Assigned task ->
Find each line below that includes "Optional", then copy it.

☆ ☆ ☆ ☆ ☆ ☆ ☆

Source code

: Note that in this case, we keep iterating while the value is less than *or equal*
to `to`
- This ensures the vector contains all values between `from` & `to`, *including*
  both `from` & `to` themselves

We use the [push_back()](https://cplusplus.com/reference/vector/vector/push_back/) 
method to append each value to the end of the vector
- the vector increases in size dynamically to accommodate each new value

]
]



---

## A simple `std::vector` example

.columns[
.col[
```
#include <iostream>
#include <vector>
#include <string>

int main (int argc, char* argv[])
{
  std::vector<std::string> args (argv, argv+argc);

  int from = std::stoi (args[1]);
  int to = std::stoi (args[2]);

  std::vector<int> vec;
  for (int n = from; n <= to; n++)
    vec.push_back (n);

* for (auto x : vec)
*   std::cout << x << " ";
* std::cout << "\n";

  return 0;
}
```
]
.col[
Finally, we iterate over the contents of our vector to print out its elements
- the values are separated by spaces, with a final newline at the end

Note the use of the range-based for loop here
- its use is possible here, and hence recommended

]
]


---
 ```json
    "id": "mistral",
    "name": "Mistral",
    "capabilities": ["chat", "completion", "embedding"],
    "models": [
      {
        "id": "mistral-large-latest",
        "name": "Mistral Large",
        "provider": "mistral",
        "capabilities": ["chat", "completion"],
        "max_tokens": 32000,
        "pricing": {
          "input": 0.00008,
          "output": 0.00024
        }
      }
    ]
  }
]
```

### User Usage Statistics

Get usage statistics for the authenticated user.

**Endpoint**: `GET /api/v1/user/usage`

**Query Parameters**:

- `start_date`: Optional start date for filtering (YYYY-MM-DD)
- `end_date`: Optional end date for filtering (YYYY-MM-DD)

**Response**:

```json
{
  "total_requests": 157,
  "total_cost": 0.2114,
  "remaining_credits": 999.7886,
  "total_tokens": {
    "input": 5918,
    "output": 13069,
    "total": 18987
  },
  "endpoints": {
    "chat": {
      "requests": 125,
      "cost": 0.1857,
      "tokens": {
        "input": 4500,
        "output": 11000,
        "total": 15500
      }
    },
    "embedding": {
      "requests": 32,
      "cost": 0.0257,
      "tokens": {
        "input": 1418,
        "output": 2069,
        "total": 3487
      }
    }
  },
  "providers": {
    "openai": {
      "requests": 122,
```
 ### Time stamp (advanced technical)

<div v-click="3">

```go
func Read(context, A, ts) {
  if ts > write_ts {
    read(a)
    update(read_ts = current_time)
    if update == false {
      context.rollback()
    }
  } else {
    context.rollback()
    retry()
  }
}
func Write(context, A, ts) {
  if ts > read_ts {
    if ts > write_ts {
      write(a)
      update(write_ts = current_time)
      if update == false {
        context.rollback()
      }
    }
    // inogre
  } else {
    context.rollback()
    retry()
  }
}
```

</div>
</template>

☆ ☆ ☆ ☆ ☆ ☆ ☆

Result ->
- `start_date`: Optional start date for filtering (YYYY-MM-DD)
- `end_date`: Optional end date for filtering (YYYY-MM-DD)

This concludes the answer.